Assuming that we have a square matrix, then the determinant of the matrix is the determinant with the same elements.

Eg if we have a #2xx2# matrix:

# bb(A) = ( (a,b), (c,d) ) #

The the associated determinant given by

# D = | bb(A) | = | (a,b), (c,d) | = ad-bc#

To extend on Steve's explanation, the determinant of a matrix tells you whether or not the matrix is invertible. If the determinant is 0, the matrix is not invertible.

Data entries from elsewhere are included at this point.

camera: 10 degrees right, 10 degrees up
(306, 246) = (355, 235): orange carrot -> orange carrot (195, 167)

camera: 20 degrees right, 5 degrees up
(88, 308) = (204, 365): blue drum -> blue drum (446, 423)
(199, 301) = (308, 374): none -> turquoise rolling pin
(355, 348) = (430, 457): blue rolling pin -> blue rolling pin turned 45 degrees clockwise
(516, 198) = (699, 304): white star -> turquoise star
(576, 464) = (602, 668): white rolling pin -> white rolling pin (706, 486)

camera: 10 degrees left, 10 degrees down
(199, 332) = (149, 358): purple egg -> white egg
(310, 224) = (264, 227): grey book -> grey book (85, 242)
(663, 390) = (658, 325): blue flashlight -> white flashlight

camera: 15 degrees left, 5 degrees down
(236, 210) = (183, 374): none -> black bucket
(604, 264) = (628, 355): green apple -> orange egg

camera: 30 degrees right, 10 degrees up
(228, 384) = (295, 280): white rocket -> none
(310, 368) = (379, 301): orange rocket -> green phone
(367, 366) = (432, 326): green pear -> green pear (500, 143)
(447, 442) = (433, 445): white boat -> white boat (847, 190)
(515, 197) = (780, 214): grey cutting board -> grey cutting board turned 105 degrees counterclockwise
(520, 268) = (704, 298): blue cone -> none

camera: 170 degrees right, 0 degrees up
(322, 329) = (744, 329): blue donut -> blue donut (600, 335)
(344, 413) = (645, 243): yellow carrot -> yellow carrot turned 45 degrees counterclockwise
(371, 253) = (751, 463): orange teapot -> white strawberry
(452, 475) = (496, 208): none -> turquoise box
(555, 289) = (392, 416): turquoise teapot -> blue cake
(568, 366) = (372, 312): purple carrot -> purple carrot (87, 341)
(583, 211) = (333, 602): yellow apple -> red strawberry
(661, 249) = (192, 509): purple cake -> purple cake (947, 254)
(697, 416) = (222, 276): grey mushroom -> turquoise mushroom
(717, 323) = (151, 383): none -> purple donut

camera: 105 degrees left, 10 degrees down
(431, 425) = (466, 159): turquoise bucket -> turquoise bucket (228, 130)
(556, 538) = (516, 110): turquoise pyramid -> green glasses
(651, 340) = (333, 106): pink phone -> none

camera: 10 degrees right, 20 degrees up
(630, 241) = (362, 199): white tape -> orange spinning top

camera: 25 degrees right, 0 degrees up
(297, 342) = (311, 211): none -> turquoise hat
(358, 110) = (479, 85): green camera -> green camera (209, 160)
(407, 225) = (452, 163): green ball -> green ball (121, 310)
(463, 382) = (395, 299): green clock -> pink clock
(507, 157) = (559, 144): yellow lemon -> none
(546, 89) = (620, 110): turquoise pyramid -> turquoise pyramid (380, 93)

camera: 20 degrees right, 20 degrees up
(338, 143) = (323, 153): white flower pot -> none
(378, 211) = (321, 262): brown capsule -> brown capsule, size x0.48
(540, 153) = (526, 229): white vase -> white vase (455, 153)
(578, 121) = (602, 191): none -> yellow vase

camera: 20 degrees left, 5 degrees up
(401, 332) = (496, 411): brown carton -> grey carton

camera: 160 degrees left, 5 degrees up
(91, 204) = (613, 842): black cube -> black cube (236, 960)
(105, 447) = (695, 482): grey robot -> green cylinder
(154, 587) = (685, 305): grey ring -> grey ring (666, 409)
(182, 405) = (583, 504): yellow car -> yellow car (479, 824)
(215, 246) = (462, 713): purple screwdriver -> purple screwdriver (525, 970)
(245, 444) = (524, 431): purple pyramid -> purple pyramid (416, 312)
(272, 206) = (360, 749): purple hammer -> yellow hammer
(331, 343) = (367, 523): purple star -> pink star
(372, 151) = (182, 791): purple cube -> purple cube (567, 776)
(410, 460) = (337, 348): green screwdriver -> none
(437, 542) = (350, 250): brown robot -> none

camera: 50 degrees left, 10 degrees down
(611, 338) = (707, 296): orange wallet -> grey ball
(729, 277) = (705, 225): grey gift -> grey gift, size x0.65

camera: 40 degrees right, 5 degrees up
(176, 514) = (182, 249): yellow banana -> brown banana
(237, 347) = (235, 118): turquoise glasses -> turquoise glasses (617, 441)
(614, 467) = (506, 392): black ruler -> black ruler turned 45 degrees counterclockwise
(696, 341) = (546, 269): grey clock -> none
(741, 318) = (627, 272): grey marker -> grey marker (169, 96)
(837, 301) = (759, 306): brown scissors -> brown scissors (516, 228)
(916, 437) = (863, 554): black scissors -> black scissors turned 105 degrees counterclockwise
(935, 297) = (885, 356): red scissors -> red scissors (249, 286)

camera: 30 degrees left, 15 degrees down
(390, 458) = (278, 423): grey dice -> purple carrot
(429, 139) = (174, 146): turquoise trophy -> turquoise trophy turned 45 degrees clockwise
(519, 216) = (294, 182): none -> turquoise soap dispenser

For example, let #A=((1,3),(-2,1))#. Then #det(A)=1(1)-3(-2)=7# so we know that #A^-1# exists.
If we let #B=((1,2),(-2,-4))#, #det(B)=1(-4)-2(-2)=0# so we know that #B^-1# doesn't exist.
Additionally, the determinant is involved in computing the inverse of a matrix. Given a matrix #A=((a,b),(c,d))#, #A^-1=1/det(A)((d,-b),(-c,a))#. From this, you can see why #A^-1# doesn't exist when #det(A)=0#.

The determinant is also used as a area/volume scale factor,

If we have a #2xx2 # matrix, #M#

Then if a particular shape of area #A# undergoes the transformation defined by the matrix #M# then the area of the new shape will be #det(M) A # or #|M|A #

Also

#det(M) = 0 <=> " M defined as being 'singular' , no inverse"#